(Stored data)
=== Begin Enclosure ===

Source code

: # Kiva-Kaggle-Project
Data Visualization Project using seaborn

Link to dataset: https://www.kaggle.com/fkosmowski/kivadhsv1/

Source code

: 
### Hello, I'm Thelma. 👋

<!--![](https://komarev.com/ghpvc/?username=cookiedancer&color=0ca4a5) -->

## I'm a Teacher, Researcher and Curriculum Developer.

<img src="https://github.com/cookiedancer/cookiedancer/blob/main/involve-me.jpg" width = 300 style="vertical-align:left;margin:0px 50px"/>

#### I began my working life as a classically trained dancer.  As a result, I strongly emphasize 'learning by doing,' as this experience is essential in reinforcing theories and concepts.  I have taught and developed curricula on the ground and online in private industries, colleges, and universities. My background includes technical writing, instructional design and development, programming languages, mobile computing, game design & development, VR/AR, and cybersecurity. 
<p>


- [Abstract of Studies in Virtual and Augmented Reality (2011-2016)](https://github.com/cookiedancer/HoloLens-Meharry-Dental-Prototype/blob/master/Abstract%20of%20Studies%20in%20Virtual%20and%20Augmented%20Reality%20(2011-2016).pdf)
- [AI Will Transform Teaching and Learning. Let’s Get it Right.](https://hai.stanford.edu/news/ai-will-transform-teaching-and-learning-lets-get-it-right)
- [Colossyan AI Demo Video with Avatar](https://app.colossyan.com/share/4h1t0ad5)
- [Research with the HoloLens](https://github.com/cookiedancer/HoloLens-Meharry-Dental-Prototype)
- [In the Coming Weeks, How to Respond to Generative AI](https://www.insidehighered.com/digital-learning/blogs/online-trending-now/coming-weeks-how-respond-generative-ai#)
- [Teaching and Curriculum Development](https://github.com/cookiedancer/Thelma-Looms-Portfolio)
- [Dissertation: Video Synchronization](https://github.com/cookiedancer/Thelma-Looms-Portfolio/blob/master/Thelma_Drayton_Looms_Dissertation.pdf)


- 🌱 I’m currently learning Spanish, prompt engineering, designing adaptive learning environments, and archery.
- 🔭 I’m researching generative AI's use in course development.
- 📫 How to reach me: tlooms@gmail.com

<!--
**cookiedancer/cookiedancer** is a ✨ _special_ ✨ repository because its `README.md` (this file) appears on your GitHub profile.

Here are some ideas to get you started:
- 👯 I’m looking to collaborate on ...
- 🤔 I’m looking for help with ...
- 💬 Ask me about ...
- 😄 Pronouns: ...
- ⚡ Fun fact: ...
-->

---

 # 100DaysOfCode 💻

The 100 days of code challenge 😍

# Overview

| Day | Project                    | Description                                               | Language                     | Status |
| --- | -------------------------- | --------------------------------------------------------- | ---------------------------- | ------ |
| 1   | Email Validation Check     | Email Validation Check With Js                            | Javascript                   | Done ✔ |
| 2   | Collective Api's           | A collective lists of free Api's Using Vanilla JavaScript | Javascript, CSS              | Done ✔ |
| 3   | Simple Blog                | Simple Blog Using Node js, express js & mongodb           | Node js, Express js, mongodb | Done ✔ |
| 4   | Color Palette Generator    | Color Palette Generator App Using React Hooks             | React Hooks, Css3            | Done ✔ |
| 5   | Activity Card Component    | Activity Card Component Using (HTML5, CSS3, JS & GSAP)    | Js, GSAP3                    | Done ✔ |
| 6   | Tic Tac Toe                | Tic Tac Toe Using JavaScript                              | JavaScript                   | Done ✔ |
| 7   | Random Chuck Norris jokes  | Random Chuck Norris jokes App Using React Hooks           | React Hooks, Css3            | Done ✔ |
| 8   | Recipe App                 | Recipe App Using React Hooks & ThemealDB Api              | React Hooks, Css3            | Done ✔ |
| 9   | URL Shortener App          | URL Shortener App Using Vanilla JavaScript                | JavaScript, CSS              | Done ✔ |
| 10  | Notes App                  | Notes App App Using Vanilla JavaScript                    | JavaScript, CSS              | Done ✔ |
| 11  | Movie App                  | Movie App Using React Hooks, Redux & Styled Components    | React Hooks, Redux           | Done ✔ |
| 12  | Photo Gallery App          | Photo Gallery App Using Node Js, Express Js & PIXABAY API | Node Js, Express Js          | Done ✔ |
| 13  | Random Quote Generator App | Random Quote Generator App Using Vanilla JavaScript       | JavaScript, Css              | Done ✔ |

=== End Enclosure ===

* Work task: Render the records as a Markdown table with the columns Row and Text, starting at the first line and ending at the line that contains "width = 300", including that line. Leave out blank lines, and give each remaining line a row number in Row and the line itself in Text.

* Written answer:
| Row | Text |
|---|---|
| 1 | Source code |
| 2 | : # Kiva-Kaggle-Project |
| 3 | Data Visualization Project using seaborn |
| 4 | Link to dataset: https://www.kaggle.com/fkosmowski/kivadhsv1/ |
| 5 | Source code |
| 6 | :  |
| 7 | ### Hello, I'm Thelma. 👋 |
| 8 | <!--![](https://komarev.com/ghpvc/?username=cookiedancer&color=0ca4a5) --> |
| 9 | ## I'm a Teacher, Researcher and Curriculum Developer. |
| 10 | <img src="https://github.com/cookiedancer/cookiedancer/blob/main/involve-me.jpg" width = 300 style="vertical-align:left;margin:0px 50px"/> |